In Ukraine, there is no pro-Russian politician with a similar degree of legitimacy who can be installed by Russian forces.

Putin probably has fall-back options including just retaining parts of the Russian-speaking Donbass region, perhaps to create a land corridor to Crimea, annexed to Russia in 2014. Perhaps he intends to annex these eastern areas to Russia as well, redrawing the border again.

The Russian invasion is horrifying for people throughout Ukraine.

It is also a danger to the world because of the risk of a wider war.

The invasion must be stopped and Russia must withdraw.

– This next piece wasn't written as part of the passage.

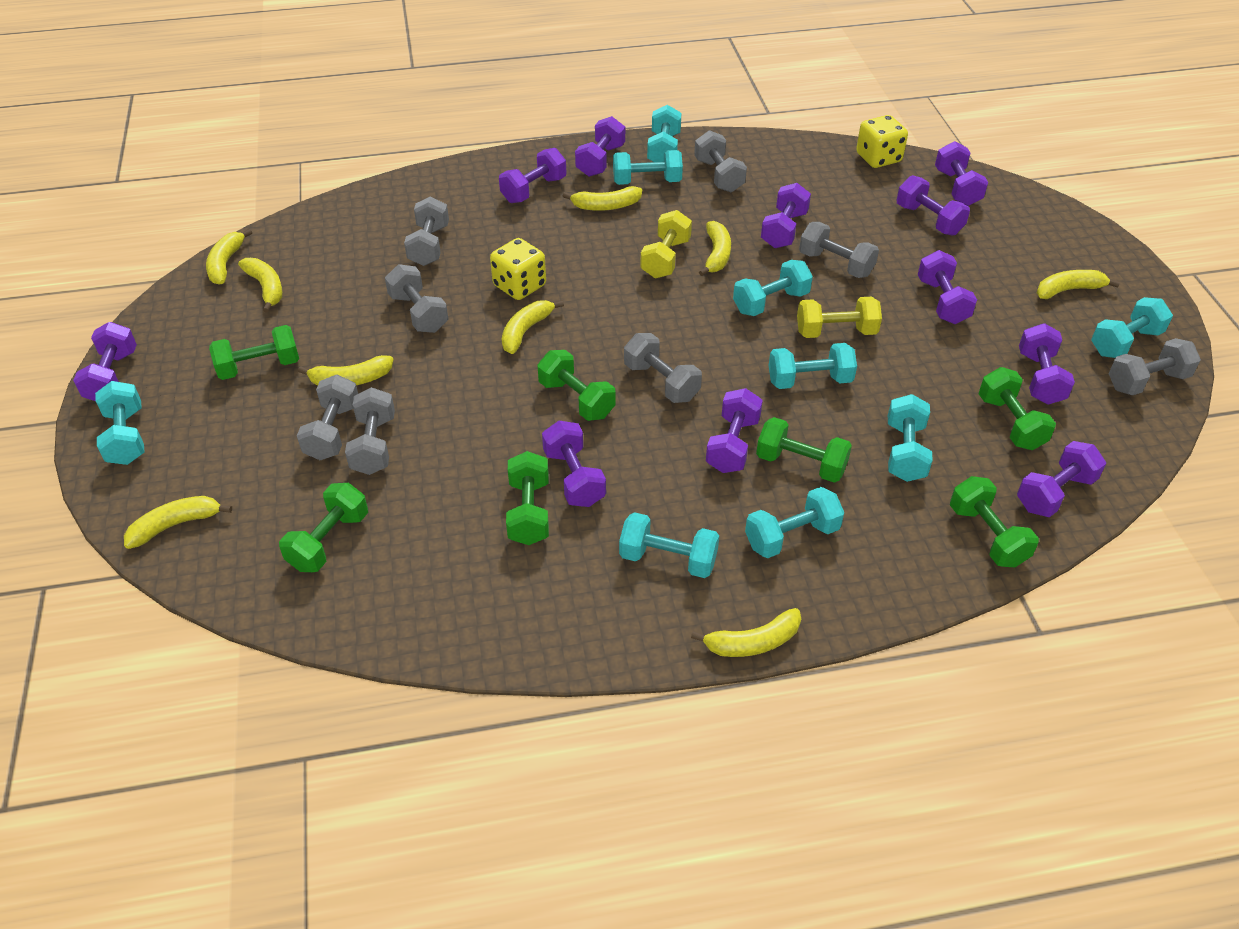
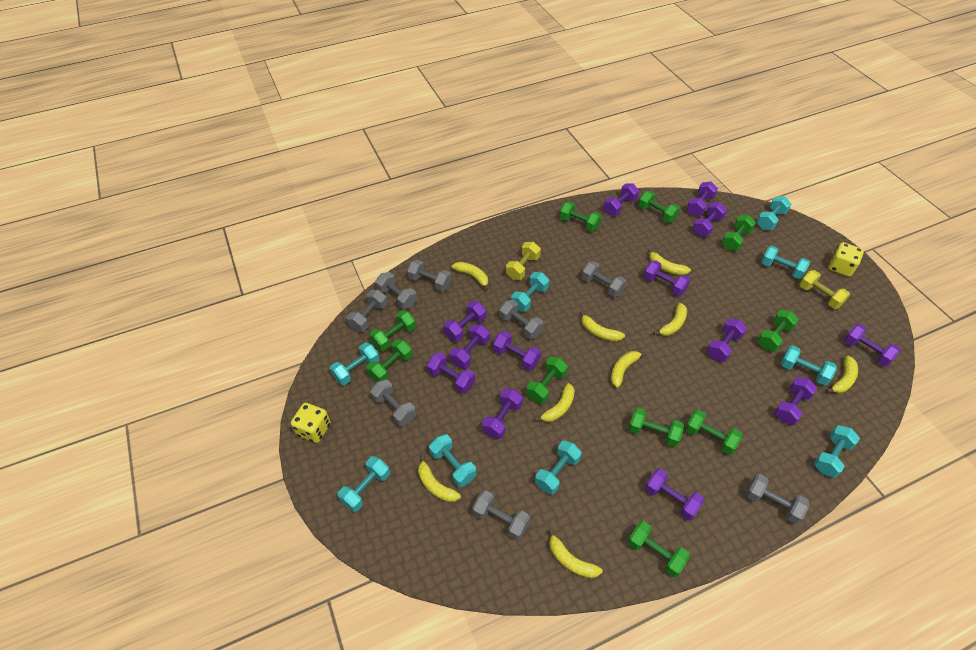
green dumbbell: 7 -> 10
purple dumbbell: 11 -> 13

At the same time, much of the coverage of this war focuses on the fact that it is happening in Europe, that it affects Europeans.

This brings to mind other wars and other crises – where Europeans bear some responsibility.

When Saudi Arabia began its air war in Yemen in March 2015, leading a coalition of Arab states which organised, armed, supplied and directed forces in the country, the kingdom only expected the war to last a few weeks. It continues today, nearly seven years later.

Medecins Sans Frontieres reported on 21 February that one of its medical teams in Abs general hospital in Abs had just received a 12-year-old girl and a 50-year-old woman, ‘both dead on arrival’, as well as 10 wounded civilians, ‘most of them women and children, including one pregnant woman’. The deaths and injuries had been caused by ‘bombing’; in other words, ‘airstrikes by the Saudi-led coalition’.

The war has escalated in the last few months.

Saudi Arabia’s war in Yemen has been fuelled by British weapons and training worth billions of pounds, and by crucial British diplomatic support. It has led to Yemen becoming the world’s worst humanitarian crisis.

When Saudi Arabia invaded Yemen, there was no storm of protest. There was no talk of sanctions against the kingdom.

It is absolutely right to protest against the latest Russian invasion of Ukraine, and it’s absolutely right to impose sanctions on Russia for its crimes in Ukraine.

However, these actions will only have moral force, if carried out by British people or by the British state, if we apply the same standards and the same punishment to the Saudi invasion of Yemen – where we bear a lot of the responsibility for the suffering.